What’s important is that the conversational interface will drive a system that automatically employs professional-grade practices to ensure the resulting application is properly engineered, tested, deployed, and documented. In effect, it pairs the business user with a really smart developer who will properly execute what the user describes, let the user examine the results, and tweak the product until it meets her goals. Human developers who can do this are rare and expensive. AI-based developers who can do this should soon be common and almost free.
This change overcomes the fundamental limitation of most user-built apps: they can only be deployed and maintained by the person who built them and are almost guaranteed to violate quality, security and privacy standards. This issue – let’s call it governance – has almost entirely blocked deployment of user-built systems as enterprise applications. Chat-built systems remove that barrier while fundamentally altering the economics of system development. More concretely: building becomes cheaper so buying becomes less desirable. This could significantly reduce the market for purchased software.
Anyone who has ever been involved in an enterprise development project will immediately recognize the flaw in this argument: there’s never just one user and most development time is actually spent getting the multiple stakeholders to agree on what the system should do. Agile methodologies mitigate these issues but don’t entirely eliminate them.
Whether chat-driven development can overcome this barrier isn’t clear. It will certainly speed some things up, which might enable teams to build and compare alternative versions when trying to reach a decision. But it might also enable independent users to create their own versions of an application, which would probably lead to even stiffer resistance to adopting someone else’s approach.
One definite benefit should be that chat-based applications will learn to explain how they function in terms that humans can understand. Responsible tech managers will insist on this before they deploy systems those applications create.
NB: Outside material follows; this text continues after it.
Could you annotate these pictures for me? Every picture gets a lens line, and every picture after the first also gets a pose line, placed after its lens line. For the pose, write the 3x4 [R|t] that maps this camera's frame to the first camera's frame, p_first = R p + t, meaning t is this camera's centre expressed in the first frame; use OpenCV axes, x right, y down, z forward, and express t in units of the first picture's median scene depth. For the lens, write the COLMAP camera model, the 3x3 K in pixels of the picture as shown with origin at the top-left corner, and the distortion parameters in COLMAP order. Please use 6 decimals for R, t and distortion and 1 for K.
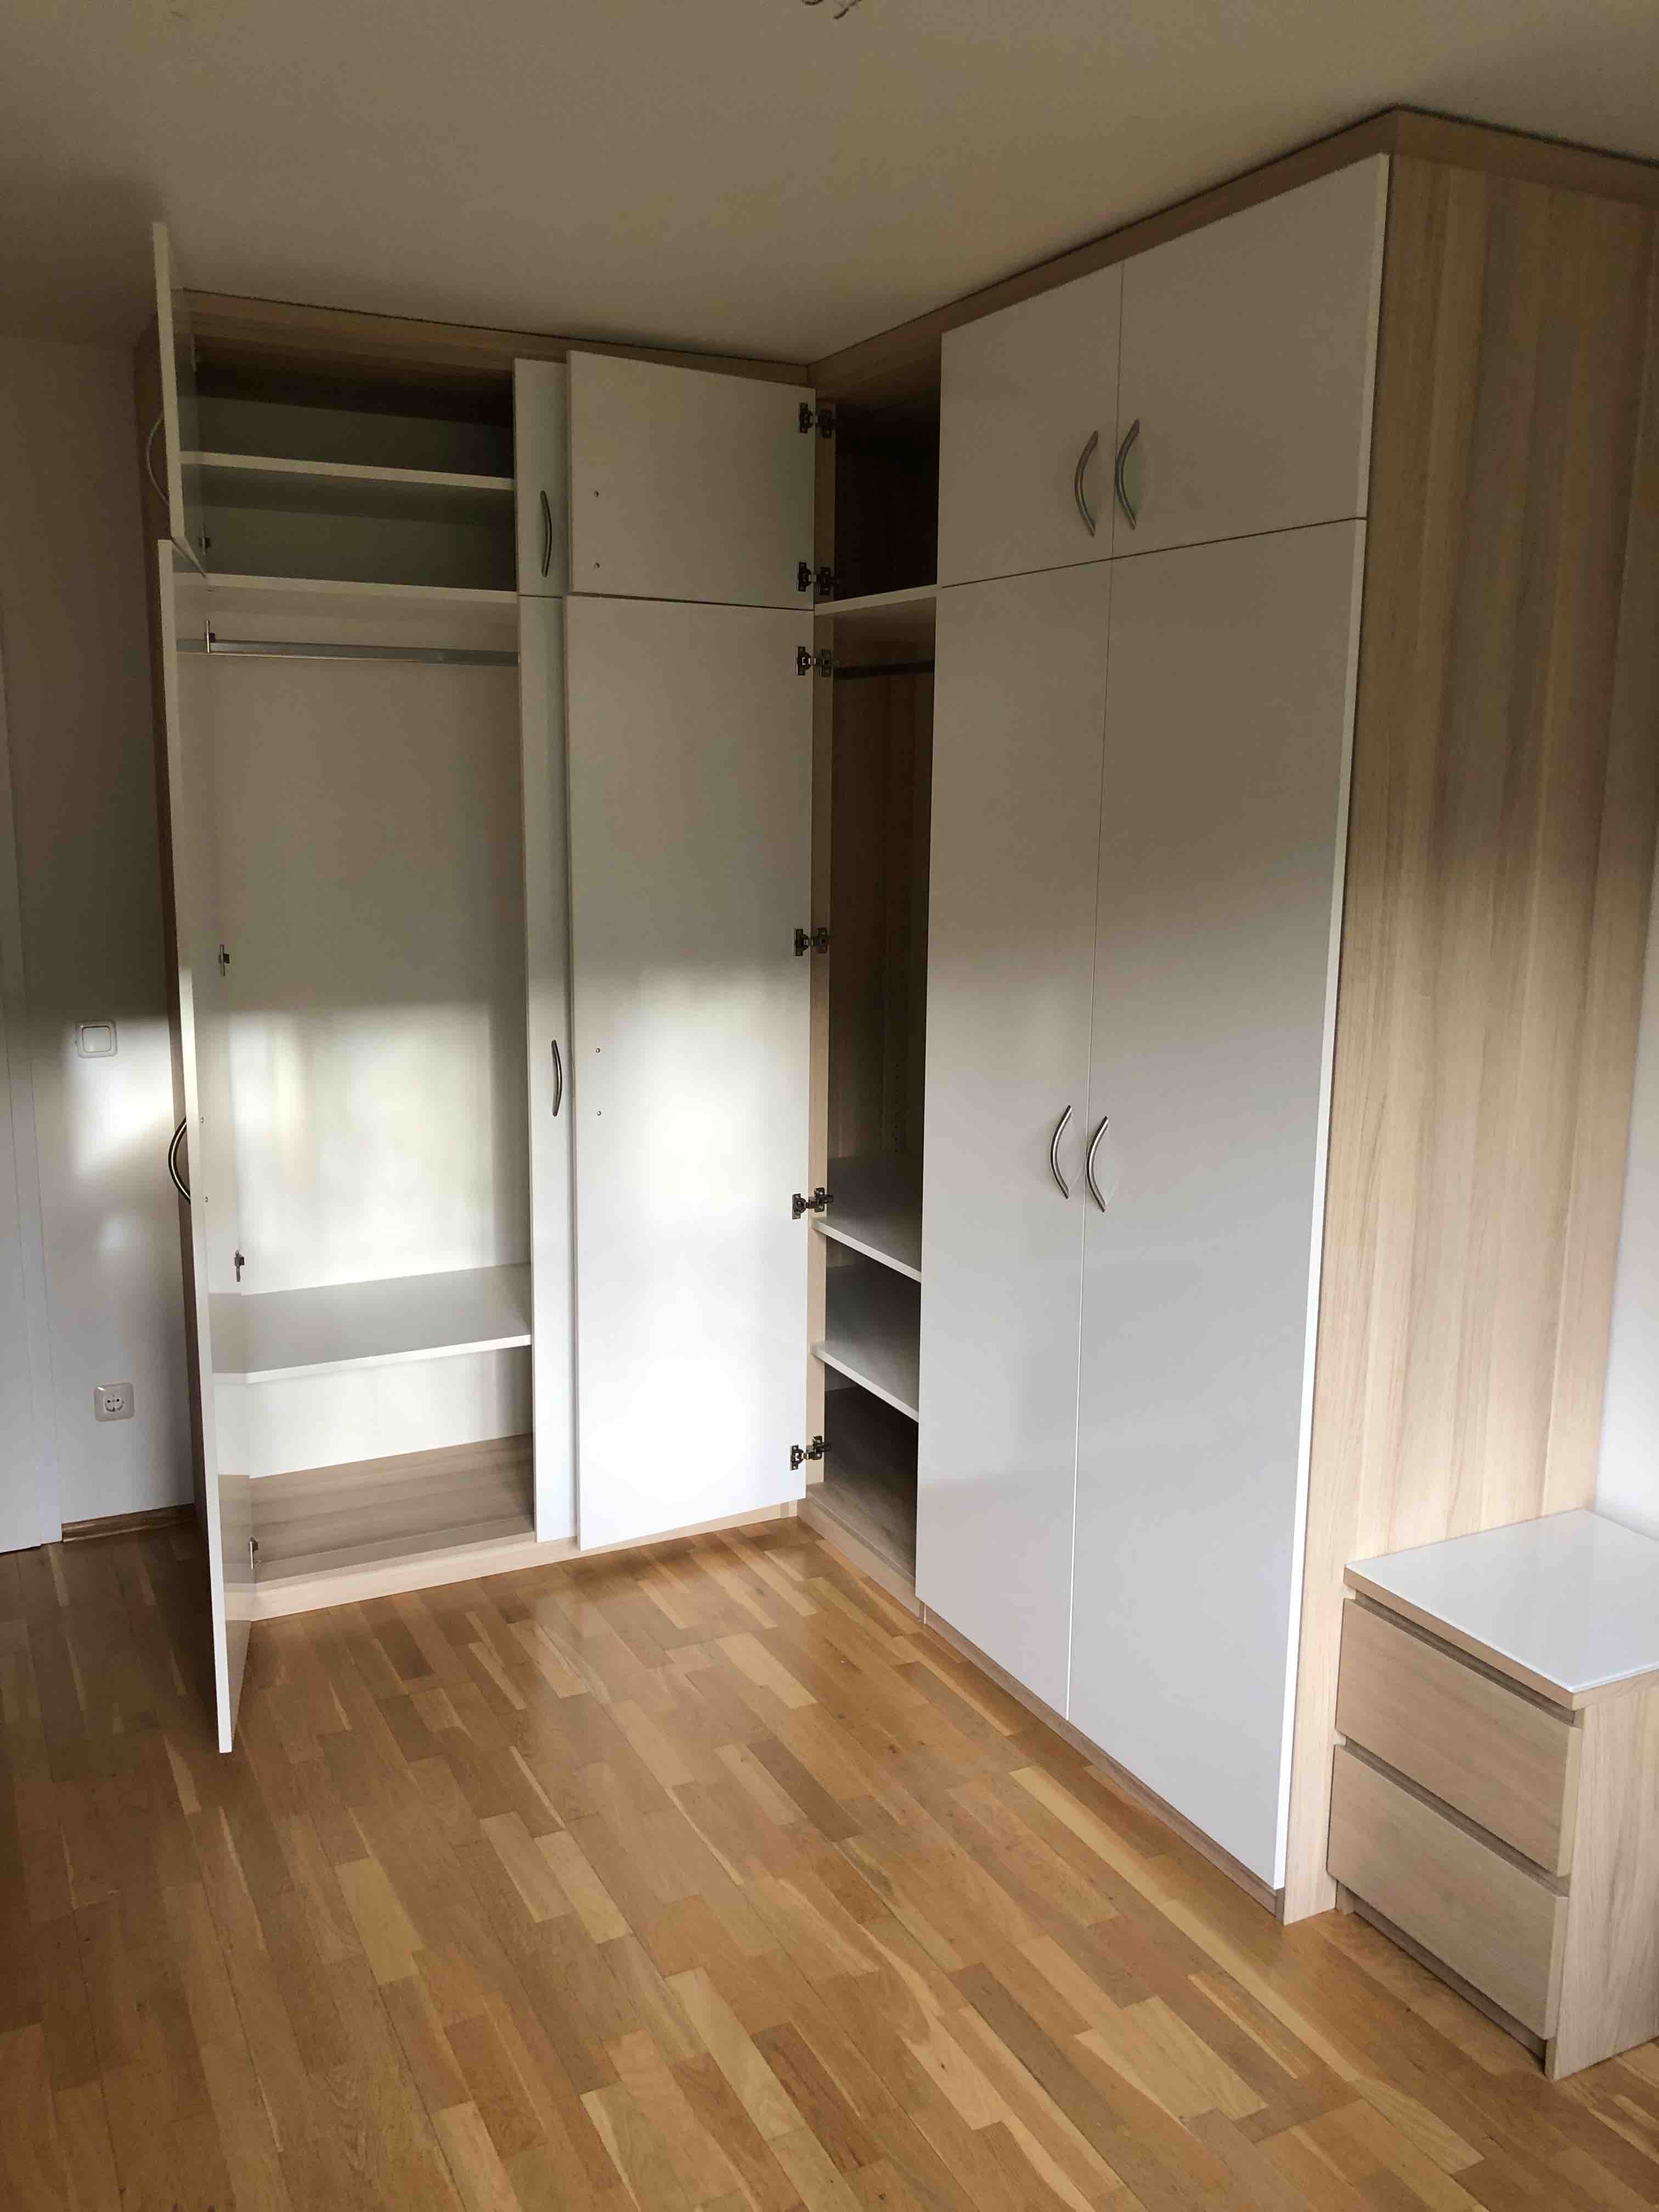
lens RADIAL K [[1808.7, 0, 828.2], [0, 1808.7, 1116.9], [0, 0, 1]] dist [-0.012819, -0.007273]
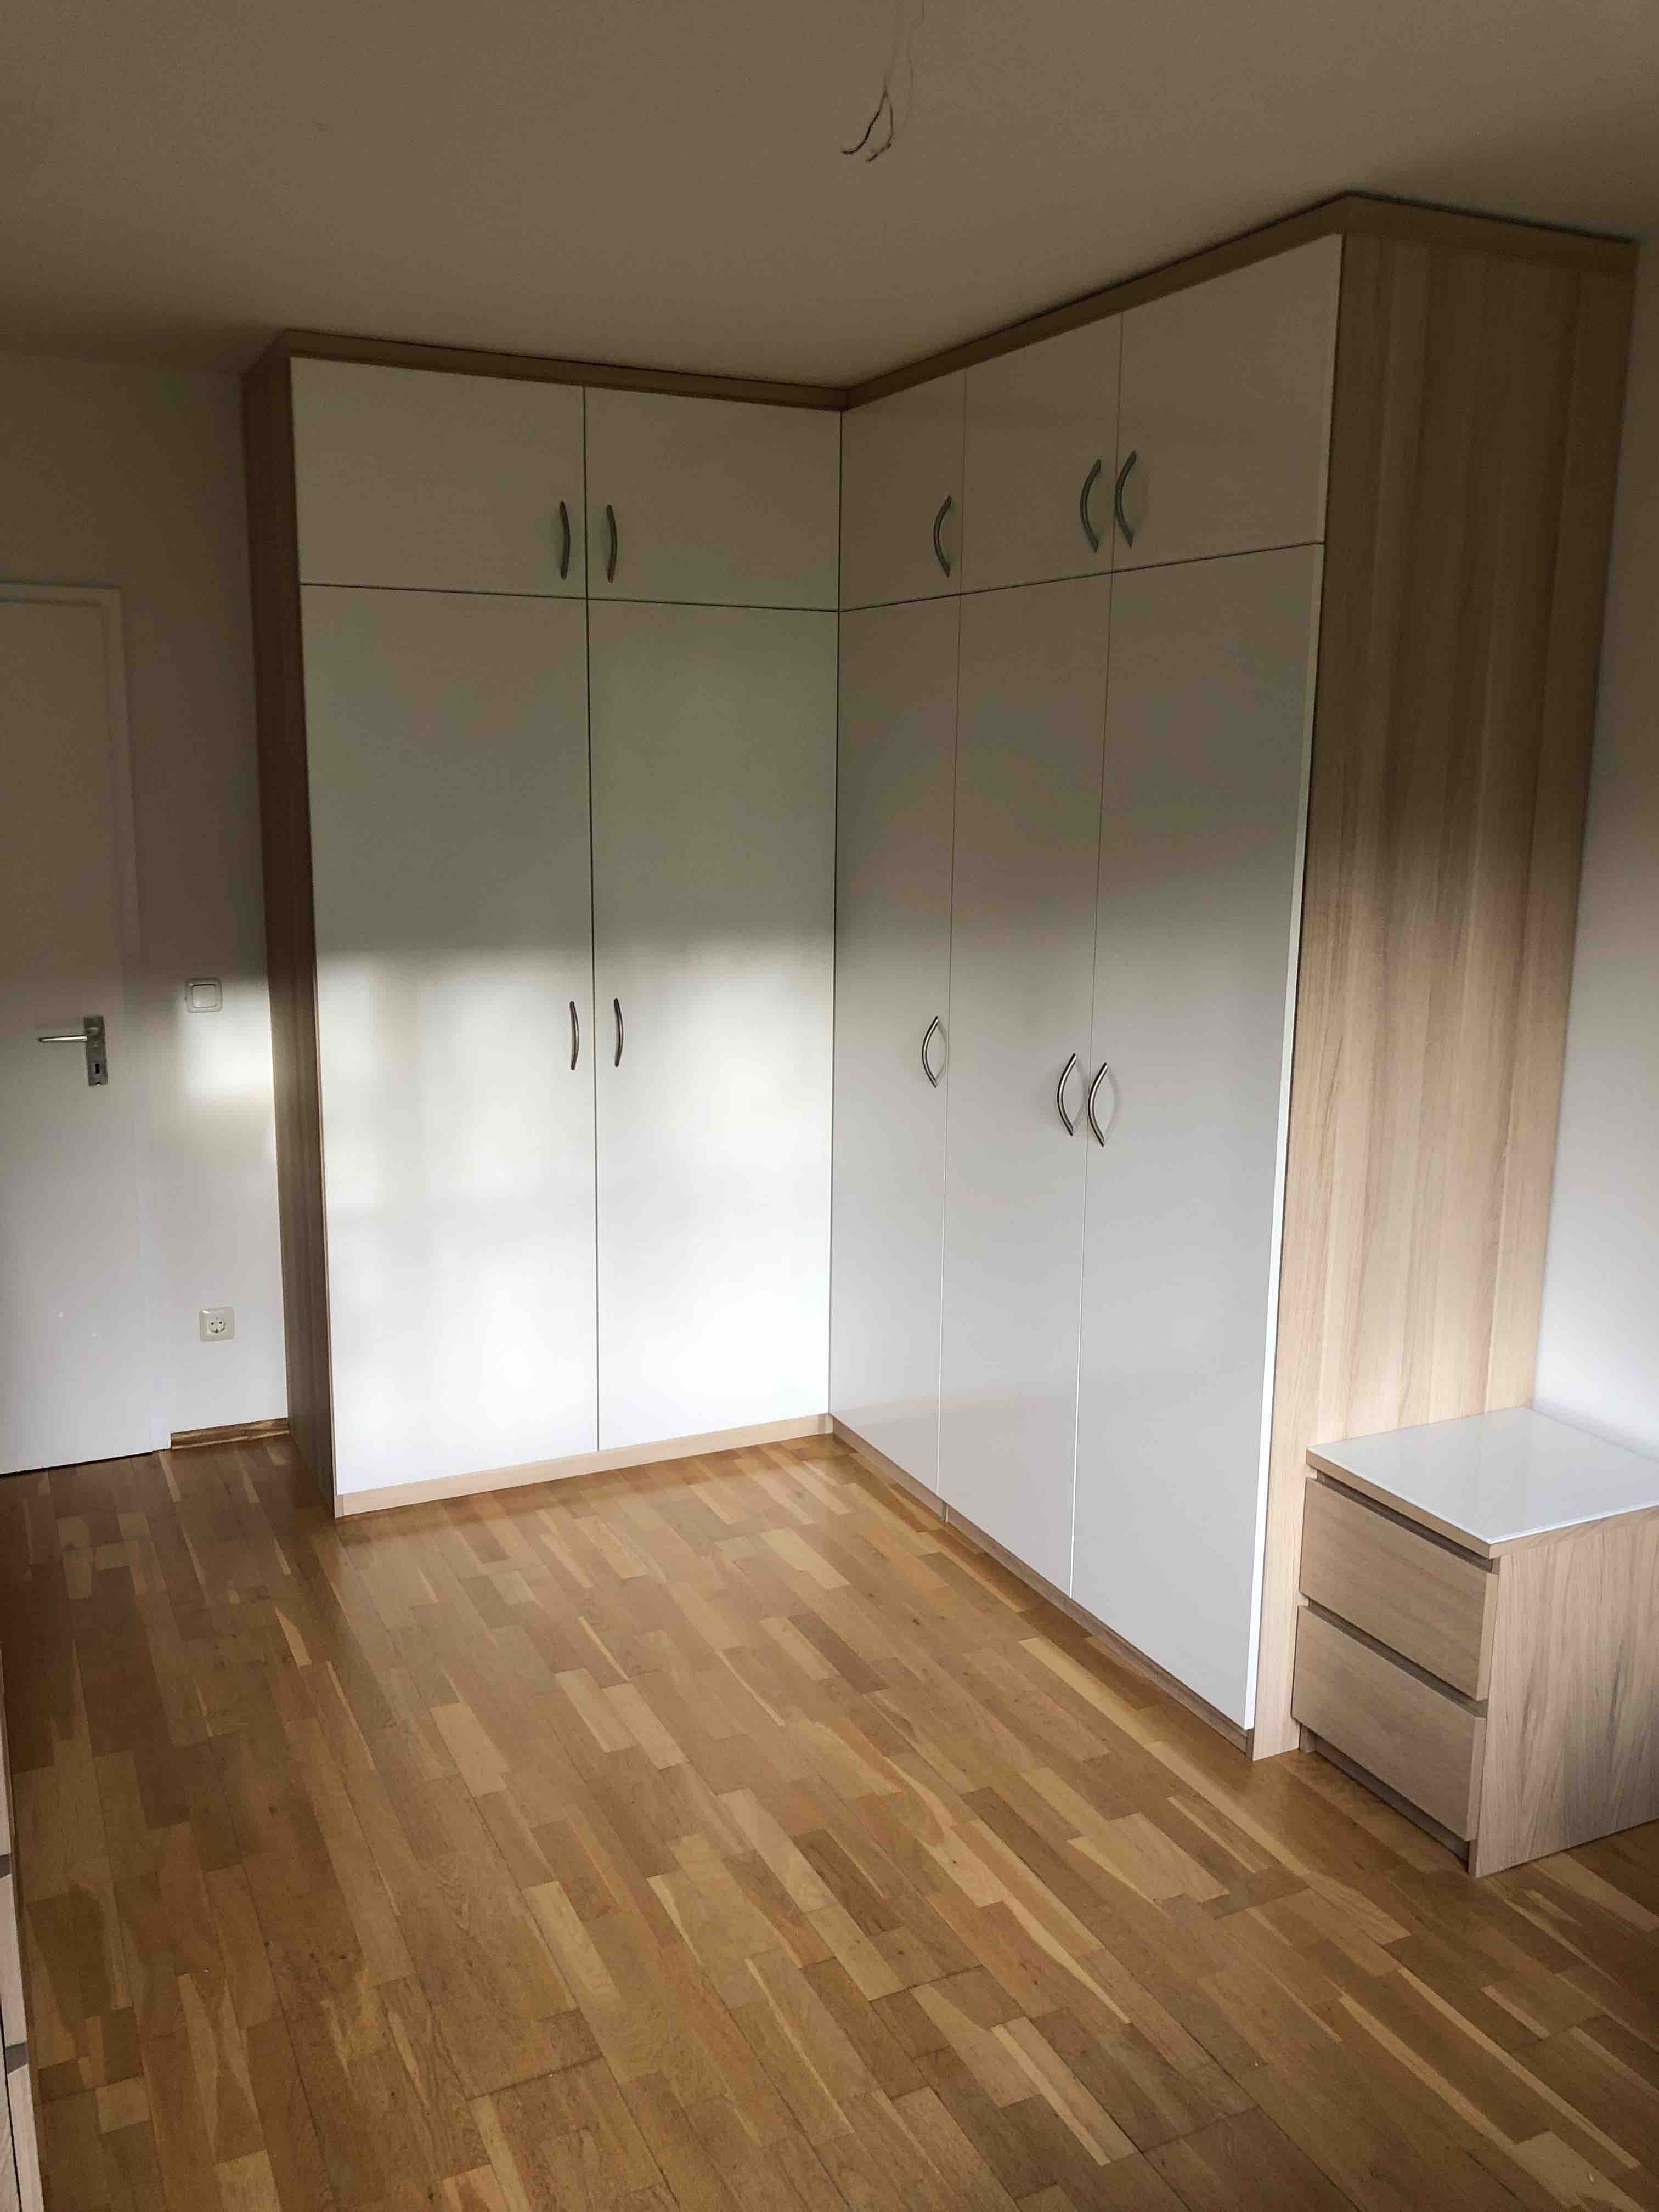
lens RADIAL K [[1808.7, 0, 829.3], [0, 1808.7, 1094.8], [0, 0, 1]] dist [-0.012819, -0.007273]
pose [[0.999790, 0.004076, -0.020075, 0.003298], [-0.004072, 0.999992, 0.000219, 0.023625], [0.020076, -0.000137, 0.999798, -0.160107]]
In any event, I do believe that chat-built systems will make home-built software a viable alternative to packaged systems in a growing number of situations. This will especially apply to systems that fill small, specialized gaps created as new marketing technologies develop. Since filling these gaps has been a major factors behind the continuous growth of martech, industry growth may slow as a result.
Incidentally, we need a name for chat-based development. I’ll nominate “vo-code”, as shorthand for voice-based coding, since it fits in nicely with pro-code, low-code, and no-code. I could be talked into “robo-code” for the same reason.